*FUENTE*:
Asimismo, Castillo Puche cuenta en otro de sus libros – la
experiencia en el seminario marcó su psicología y su carrera
periodística, en cierto modo seguí sus pasos porque él tambien fue
corresponsal en Nueva York- cómo un diacono el día mismo en que va
a ser consagrado presbítero se vuelve loco. Se miraba a las manos.
En el canto de la zurda le había salido callos de tanto masturbarse
y se encuentra impuro e indigno de que esas manos toquen el cuerpo
del Señor en la primera misa. Fuerte, eh, pero fue fuerte, muy
fuerte todo aquello y teníamos tan pocos años.
Eguillor el 13 de mayo de 1960 me llamó a su celda para anunciarme
que al siguiente curso no volviera. Me pasé una semana tumbado en el
camastro llorando. Como mi padre no podía venir a por mí a causa de
los gastos del viaje se acordó que permaneciera hasta el final de
curso. Durante unas semanas me arrastré por los pasillos. Los
compañeros no me ajuntaban. Mira a ese le han echado y las miradas
en el refectorio se clavaban en ti como dardos. Aquellos curas podían
ser muy santos, muy castos, pero no tenían ni zorra idea de cómo se
trata a un ser humano, máxime cuando éste era un niño. En cuna
edad critica cuando el alma y el cuerpo se están formando como una
masilla. Pero tuve coraje. La salida se hizo un 11 de julio. Ahora se
cumple medio siglo de la mañana que arribé a Getafe. Mi padre vino
a recibirme en un camión del ejército. Madrid estaba acordonado por
la policía pues había llegado en visita oficial el presidente
Onganía. Sentí que no tenía vocación pero ante el disgusto de mi
madre que casi se muere. Me mandaron al pueblo un par de meses hasta
que a mis progenitores se les pasase el disgusto. De modo que, en
resolución, opté por regresar al seminario de Segovia el curso
siguiente. Sin embargo, tras aquella experiencia dolorosa presumí
que iba a empezar la desbandada. Las torturas, los baticores, las
infamias no son para contados y en esta vida todo se paga. Todos
estos casos de pederastia son a lo mejor el castigo que envía el
Señor para que la iglesia jerárquica se arrepienta y enmiende sus
formas. En Comillas muchos abandonaron o se metieron a movimientos
como la ETA. Sin embargo, uno de los que alcanzaron las gradas del
sacerdocio fue el periodista ilustre de Antena 3 Antonio Pelayo,
corresponsal en el Vaticano, y de Valladolid, que no sé si llegó a
secularizarse. Pérez Bedoya al que recuerdo con afecto es hoy uno
de los mejores críticos religiosos del diario El País. Los jesuitas
lo despreciaban porque su padre era socialista. Aquellos reverendos
padres sólo tenían ojos para los hijos de los capitalistas vascos.

*CONSIGNA*:
Actualiza el pasaje del relato sobre el seminario que va de «Asimismo, Castillo Puche» a «a las manos.», cambiando «Nueva York» por «Roma», y escríbelo completo.

*DATOS PRESENTADOS*:
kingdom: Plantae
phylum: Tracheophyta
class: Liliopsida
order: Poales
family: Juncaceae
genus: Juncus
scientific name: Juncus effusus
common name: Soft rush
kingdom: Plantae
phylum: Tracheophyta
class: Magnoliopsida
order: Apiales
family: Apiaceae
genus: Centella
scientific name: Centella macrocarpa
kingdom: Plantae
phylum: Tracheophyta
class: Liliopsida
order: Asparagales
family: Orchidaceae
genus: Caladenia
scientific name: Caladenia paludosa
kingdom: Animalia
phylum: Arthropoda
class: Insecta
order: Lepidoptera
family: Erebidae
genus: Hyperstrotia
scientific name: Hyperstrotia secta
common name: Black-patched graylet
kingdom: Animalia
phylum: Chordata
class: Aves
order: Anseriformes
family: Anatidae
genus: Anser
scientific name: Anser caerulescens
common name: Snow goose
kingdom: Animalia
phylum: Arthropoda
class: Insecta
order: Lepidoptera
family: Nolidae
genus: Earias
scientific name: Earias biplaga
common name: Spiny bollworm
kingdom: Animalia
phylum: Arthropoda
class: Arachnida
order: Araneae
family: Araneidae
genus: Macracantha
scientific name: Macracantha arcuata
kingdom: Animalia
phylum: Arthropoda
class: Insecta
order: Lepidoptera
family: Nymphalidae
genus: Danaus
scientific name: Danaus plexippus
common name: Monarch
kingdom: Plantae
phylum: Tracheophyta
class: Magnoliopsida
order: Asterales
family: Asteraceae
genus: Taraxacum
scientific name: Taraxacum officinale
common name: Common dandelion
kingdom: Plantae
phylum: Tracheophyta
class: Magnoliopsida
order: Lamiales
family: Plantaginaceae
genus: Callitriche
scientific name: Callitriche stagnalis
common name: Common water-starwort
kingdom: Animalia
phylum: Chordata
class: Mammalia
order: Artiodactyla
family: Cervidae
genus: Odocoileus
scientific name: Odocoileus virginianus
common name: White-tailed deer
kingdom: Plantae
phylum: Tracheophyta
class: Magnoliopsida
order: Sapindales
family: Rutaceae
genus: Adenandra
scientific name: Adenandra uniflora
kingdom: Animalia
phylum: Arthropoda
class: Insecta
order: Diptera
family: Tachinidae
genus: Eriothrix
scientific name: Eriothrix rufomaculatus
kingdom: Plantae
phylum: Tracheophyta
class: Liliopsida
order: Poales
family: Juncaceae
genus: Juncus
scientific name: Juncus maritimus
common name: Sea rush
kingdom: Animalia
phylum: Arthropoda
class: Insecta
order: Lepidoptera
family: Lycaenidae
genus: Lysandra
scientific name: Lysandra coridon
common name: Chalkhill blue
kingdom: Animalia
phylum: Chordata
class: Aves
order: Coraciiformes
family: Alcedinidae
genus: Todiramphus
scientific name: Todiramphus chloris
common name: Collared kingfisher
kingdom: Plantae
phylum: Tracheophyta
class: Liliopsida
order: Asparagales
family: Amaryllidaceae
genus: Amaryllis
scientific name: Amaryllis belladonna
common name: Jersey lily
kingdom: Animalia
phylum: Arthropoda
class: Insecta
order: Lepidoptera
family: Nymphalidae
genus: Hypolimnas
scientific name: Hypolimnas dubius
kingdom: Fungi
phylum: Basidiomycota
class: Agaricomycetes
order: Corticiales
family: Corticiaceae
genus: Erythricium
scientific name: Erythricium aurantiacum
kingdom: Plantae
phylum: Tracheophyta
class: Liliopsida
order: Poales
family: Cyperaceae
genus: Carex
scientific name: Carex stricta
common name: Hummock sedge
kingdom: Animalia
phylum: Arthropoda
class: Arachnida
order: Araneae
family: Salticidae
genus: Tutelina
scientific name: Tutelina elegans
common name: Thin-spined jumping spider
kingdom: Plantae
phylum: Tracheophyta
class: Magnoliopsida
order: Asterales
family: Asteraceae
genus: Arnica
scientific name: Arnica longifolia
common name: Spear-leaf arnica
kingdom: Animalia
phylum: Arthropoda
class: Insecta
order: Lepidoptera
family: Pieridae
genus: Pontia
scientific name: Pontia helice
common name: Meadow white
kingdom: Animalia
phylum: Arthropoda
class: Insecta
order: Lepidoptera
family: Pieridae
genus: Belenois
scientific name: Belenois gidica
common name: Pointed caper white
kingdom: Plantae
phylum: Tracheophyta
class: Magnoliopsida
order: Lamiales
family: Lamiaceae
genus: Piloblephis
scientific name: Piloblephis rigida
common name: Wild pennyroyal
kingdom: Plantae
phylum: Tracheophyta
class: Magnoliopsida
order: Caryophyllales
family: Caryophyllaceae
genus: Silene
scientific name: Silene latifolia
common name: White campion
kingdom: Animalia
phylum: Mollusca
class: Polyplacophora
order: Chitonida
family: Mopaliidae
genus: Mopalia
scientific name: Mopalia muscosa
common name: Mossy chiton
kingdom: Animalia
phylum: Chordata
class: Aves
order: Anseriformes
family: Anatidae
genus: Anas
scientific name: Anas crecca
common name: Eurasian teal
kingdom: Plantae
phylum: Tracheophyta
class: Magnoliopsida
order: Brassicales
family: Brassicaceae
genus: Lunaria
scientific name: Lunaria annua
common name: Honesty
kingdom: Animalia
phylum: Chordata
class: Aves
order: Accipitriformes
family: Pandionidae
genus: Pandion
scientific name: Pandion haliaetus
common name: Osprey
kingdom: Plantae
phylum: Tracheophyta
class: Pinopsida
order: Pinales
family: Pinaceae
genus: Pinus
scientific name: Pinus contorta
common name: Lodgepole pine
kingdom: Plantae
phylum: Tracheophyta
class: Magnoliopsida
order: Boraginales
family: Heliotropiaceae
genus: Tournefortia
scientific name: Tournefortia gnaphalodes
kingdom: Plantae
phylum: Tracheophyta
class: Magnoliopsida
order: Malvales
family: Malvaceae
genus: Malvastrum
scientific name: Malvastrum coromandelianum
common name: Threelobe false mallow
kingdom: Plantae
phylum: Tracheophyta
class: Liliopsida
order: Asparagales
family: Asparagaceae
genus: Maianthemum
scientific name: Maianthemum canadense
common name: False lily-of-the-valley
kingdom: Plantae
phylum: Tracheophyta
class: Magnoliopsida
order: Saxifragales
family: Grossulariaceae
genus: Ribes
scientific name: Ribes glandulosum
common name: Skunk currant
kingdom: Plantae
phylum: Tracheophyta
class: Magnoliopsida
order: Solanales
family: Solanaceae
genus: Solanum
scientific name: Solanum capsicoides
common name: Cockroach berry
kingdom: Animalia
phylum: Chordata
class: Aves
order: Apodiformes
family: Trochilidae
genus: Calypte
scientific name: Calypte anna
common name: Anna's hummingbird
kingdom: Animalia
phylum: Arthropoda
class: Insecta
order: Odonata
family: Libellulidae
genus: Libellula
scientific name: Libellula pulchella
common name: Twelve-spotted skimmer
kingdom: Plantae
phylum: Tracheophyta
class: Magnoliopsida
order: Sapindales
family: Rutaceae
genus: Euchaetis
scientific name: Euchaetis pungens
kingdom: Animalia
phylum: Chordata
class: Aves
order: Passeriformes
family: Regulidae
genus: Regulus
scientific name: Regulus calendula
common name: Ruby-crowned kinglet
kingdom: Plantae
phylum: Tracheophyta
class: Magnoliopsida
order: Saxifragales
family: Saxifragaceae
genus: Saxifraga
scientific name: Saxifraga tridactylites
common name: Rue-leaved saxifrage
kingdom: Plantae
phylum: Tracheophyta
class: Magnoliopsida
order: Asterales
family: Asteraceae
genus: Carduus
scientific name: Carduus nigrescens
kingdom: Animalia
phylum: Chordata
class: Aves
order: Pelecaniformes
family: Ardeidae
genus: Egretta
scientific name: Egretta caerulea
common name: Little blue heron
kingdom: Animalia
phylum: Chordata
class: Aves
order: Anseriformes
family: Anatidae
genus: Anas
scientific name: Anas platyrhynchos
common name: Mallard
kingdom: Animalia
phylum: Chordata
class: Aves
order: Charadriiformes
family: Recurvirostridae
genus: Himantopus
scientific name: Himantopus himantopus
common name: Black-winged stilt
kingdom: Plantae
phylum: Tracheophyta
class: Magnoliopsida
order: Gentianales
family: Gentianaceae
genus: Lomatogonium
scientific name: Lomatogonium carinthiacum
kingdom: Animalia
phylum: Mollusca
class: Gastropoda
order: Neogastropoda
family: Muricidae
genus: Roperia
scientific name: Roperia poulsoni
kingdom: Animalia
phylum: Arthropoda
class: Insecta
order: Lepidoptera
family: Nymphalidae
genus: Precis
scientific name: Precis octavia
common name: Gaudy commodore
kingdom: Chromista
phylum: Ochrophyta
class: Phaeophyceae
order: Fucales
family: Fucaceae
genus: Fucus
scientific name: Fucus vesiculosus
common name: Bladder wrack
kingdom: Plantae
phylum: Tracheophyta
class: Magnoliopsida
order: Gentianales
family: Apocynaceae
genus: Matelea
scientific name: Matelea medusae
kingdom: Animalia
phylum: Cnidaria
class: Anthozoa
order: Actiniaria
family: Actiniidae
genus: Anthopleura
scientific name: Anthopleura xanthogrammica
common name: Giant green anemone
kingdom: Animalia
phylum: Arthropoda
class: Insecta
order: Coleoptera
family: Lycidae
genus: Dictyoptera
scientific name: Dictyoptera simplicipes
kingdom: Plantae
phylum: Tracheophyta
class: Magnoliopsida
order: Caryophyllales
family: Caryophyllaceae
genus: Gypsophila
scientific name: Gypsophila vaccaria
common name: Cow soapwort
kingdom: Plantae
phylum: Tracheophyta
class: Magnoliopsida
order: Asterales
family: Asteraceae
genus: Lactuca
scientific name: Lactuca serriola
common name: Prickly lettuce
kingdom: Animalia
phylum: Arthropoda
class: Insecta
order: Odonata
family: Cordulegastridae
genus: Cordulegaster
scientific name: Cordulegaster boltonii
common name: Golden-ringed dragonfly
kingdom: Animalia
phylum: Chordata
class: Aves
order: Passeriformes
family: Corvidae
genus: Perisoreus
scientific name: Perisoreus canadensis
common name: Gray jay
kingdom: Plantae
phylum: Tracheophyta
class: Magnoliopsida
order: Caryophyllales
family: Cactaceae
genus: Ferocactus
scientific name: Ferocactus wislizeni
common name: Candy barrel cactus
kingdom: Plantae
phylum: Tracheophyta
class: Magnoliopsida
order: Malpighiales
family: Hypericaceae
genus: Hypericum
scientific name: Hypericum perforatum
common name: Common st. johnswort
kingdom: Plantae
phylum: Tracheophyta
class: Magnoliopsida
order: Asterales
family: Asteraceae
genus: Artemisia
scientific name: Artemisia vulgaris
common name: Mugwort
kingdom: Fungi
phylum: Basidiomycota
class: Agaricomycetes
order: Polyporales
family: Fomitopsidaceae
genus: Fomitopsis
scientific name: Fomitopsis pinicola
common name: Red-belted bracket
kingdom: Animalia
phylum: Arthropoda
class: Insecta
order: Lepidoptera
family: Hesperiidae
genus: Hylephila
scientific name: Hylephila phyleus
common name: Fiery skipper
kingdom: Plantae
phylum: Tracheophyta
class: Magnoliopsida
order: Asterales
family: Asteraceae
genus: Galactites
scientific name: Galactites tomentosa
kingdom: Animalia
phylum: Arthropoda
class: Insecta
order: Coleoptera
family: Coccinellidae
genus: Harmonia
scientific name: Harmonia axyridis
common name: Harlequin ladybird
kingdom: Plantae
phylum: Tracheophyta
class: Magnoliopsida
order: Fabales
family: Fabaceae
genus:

*RESULTADO*:
Asimismo, Castillo Puche cuenta en otro de sus libros – la
experiencia en el seminario marcó su psicología y su carrera
periodística, en cierto modo seguí sus pasos porque él tambien fue
corresponsal en Roma- cómo un diacono el día mismo en que va
a ser consagrado presbítero se vuelve loco. Se miraba a las manos.